Thumbnail image created by epSos.de.

 
  • http://www.the-hi-note.com/ Mscolieri

    Good detail and examples….planning to share this with our retail audience with hopes of action and thought shifts into the new reality of retail.

  • Andre van Straten

    Very insightful and I agree with Michael. Online retail delivers “instant gratification”. The click of buying is the kick so to speak. Offline retail should be able to deliver an even bigger gratification. The human factor, tastings, demonstrations, etcetera. Thanks for this. Andre van Straten, managing partner House of Retail (Amsterdam, the Netherlands)

  • http://pazbookbiz.com/ Mark Kaufman

    You have touched upon many of the same points we make in our workshop retreat, Owning a Bookstore: The Business Essentials. Given how many options there are these days for buying books, there’s no question that any retailer who focuses more on the book as a commodity rather than the customer experience will be hard-pressed to survive. With the specialized technology now available for bookstores, owners must find a way to stay balanced, placing as much if not more of a priority on human interaction than technology tools. Thanks for shedding more light on the art and science of retailing.
    Mark Kaufman, The Bookstore Training and Consulting Group of Paz & Associates (PazBookBiz.com).

  • Melody Campbell

    I really like the idea of what a Mobile POS and a Kiosk can add to the customer experience when shopping. Full transactions can be conducted on the sales floor allowing shoppers to bypass checkout lines.
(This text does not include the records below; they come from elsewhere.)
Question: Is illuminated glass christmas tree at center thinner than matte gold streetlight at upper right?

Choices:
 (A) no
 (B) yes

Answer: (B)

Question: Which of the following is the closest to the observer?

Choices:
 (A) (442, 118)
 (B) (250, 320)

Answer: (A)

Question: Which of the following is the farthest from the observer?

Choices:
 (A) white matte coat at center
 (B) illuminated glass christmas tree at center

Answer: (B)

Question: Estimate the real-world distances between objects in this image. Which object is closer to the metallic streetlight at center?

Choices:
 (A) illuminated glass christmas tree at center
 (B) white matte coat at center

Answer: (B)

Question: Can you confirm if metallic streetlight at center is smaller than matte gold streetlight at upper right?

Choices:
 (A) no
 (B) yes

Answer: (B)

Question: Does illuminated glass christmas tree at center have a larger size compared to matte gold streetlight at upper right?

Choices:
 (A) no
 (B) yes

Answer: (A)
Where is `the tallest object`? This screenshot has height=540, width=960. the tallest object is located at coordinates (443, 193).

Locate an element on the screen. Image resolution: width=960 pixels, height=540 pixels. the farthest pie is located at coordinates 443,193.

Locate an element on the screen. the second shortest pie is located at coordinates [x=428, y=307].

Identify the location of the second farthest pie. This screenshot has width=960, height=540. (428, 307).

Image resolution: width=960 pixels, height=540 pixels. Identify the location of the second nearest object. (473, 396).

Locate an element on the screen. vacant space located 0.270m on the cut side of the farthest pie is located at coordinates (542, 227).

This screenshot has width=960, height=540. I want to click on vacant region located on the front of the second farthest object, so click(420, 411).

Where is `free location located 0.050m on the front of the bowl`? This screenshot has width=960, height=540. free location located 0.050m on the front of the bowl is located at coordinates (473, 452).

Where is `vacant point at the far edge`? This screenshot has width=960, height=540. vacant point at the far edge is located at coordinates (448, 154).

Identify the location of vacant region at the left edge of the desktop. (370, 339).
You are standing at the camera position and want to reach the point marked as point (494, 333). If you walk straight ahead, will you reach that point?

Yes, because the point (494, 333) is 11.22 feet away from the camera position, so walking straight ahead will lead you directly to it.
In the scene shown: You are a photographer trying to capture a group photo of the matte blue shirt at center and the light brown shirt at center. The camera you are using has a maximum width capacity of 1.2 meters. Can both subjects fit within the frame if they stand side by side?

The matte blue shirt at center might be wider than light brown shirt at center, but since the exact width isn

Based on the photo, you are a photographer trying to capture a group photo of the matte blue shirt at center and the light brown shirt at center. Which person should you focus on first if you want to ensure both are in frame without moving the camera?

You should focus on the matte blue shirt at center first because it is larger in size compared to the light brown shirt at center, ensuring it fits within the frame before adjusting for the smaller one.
From the mobile device, store employees can review customer information for making recommendations that fit the customers needs. Mobile POS allows staff to perform item look-ups, determine available quantities and pricing, and even locate out-of-stock items.

  • http://www.retailstrategiesconsulting.com/ Brandon Griffing

    Great article Michael! I too believe that retailers must provide a superior customer experience in order to survive and prosper. I would add ”exceptional hospitality” to your list of,”Interact, Entertain and Educate.” One example is that customers should be “authentically greeted” when entering your store. It is the correct thing to do from a business protocol standard, and studies have shown that customers that are greeted have a greater propensity to purchase than those who are not greeted. Your point about interaction is relevant also. Many online retailers are being challenged with how to make the online customer experience more inviting like when customers visit stores such as, Apple, Cabela’s, REI, Macy’s or Anthropologie.

    You also touched on an area that I am passionate about, which is the idea of successfully integrating technology to enhance the customer experience. This is especially important in building and maintaining a successful inventory. In a recent New York Times article, Nordstrom’s management stated that inventory control was a key factor contributing to same-store sales increases last year.It is important to note that they achieved same-store sales increases without using excessive discounting.

    Mobile POS, and NFC payment systems are just two of the emerging technologies I see as improving retail experiences in the very near future.